20 J.R. 554; 5 J. Ch. 280; S.C. 4 Id. 687; 1 Paige, 637. But in case of such
remedy, we suppose, it would be necessary for the court to compel a transfer to
the purchaser, in conformity with the requirements of the copy-right act, in
order to invest him with a complete title to the property. The first section of
that act provides, that the author of any map, chart, &c., his executors,
administrators, or legal assigns, shall have the sole right of printing,
publishing, and vending the same, during the period for which the copy-right
has been secured. And the seventh section forbids any person from printing,
publishing, or selling the map or chart, under heavy penalties, without the
consent of the proprietor of the copy-right, first obtained in writing, signed
in the presence of two credible witnesses. Act of Congress, Feb. 3, 1831.
An assignment, therefore, that would
vest the assignee with the property of the copy-right, according to the act of
Congress, must be in writing, and signed in the presence of two witnesses, and
it may, I think, well be doubted whether a transfer even by a sale, under a
decree of a court of chancery, would pass the title so as to protect the
purchaser, unless by a conveyance, in conformity with this requirement. 6 B.
& Cr. 169; 1 Car. & P. 558; R. & M. 187; D. & K. 215.
It is unnecessary, however, to express
an opinion upon the point. It is sufficient, for the purposes of this case, to
say, that the right in question is wholly independent of, and disconnected
from, the engraved plate; and, that there is no foundation for the defence set
up, that it passed as appurtenant to the sale and transfer of the property, in
the engraved plate, from which the copies of the map were struck off.

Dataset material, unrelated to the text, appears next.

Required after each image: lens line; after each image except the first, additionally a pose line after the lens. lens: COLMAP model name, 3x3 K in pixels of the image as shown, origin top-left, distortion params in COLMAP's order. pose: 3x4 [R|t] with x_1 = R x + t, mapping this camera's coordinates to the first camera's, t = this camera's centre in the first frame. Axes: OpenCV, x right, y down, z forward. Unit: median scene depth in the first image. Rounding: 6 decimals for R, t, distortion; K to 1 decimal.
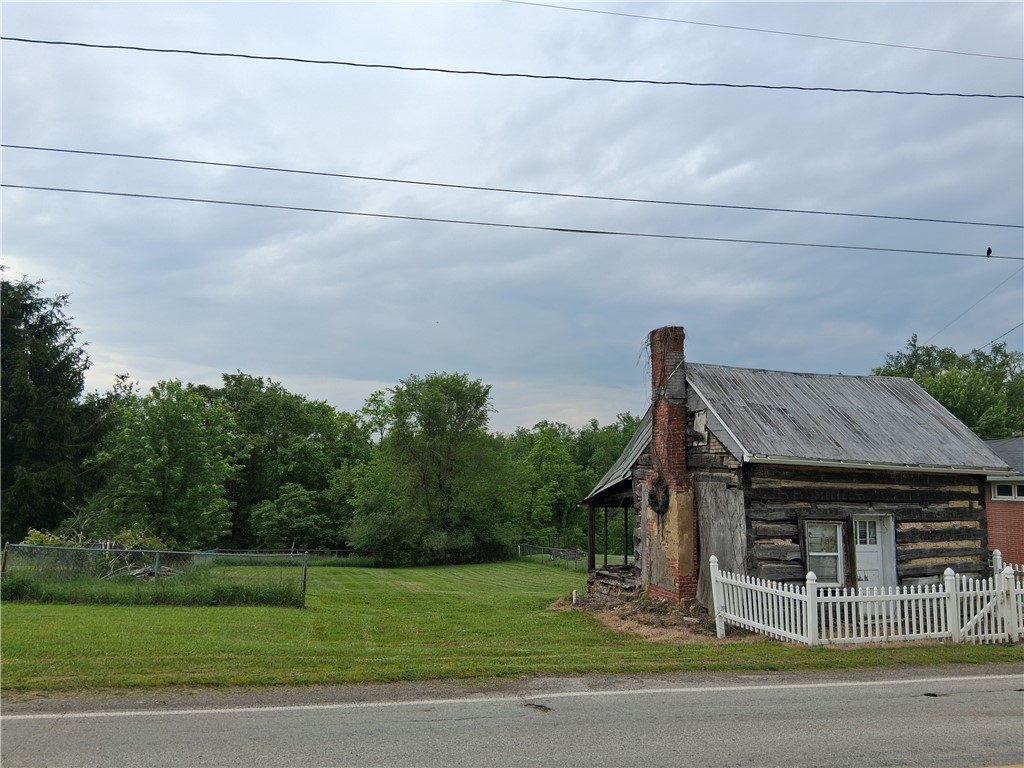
lens RADIAL K [[768.9, 0, 512.0], [0, 768.9, 384.0], [0, 0, 1]] dist [0.128011, -0.211168]
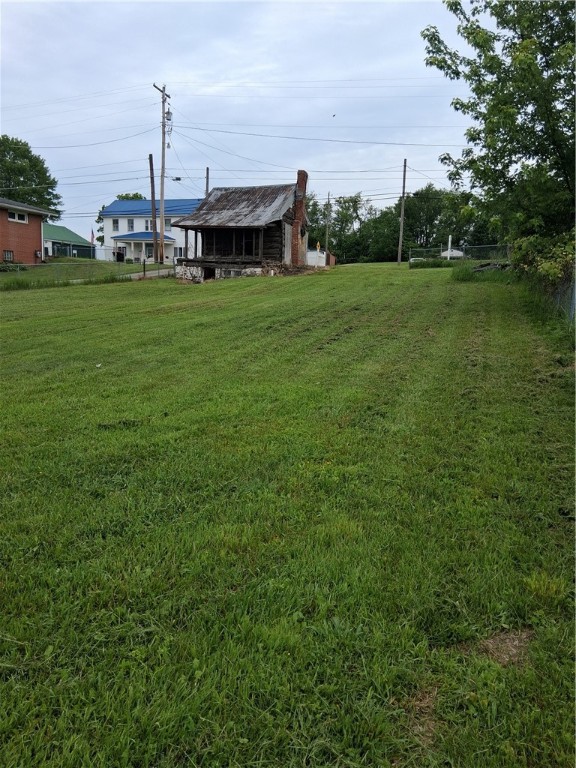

For these reasons, we are of opinion
that the decree below, must be reversed with costs, and the proceedings
remitted, with directions that a decree be entered for the complainant, in
conformity with this opinion.
Order.
This cause came on to be heard on the transcript of the record from the Circuit Court of the United States for the District of Rhode Island, and was argued by counsel. On consideration whereof, it is now here ordered, adjudged, and decreed by this court, that the decree of the said Circuit Court in this cause be, and the same is hereby, reversed, with costs, and that this cause be, and the same is hereby, remanded to the said Circuit Court, with directions to enter a decree therein, in conformity to the opinion of this court.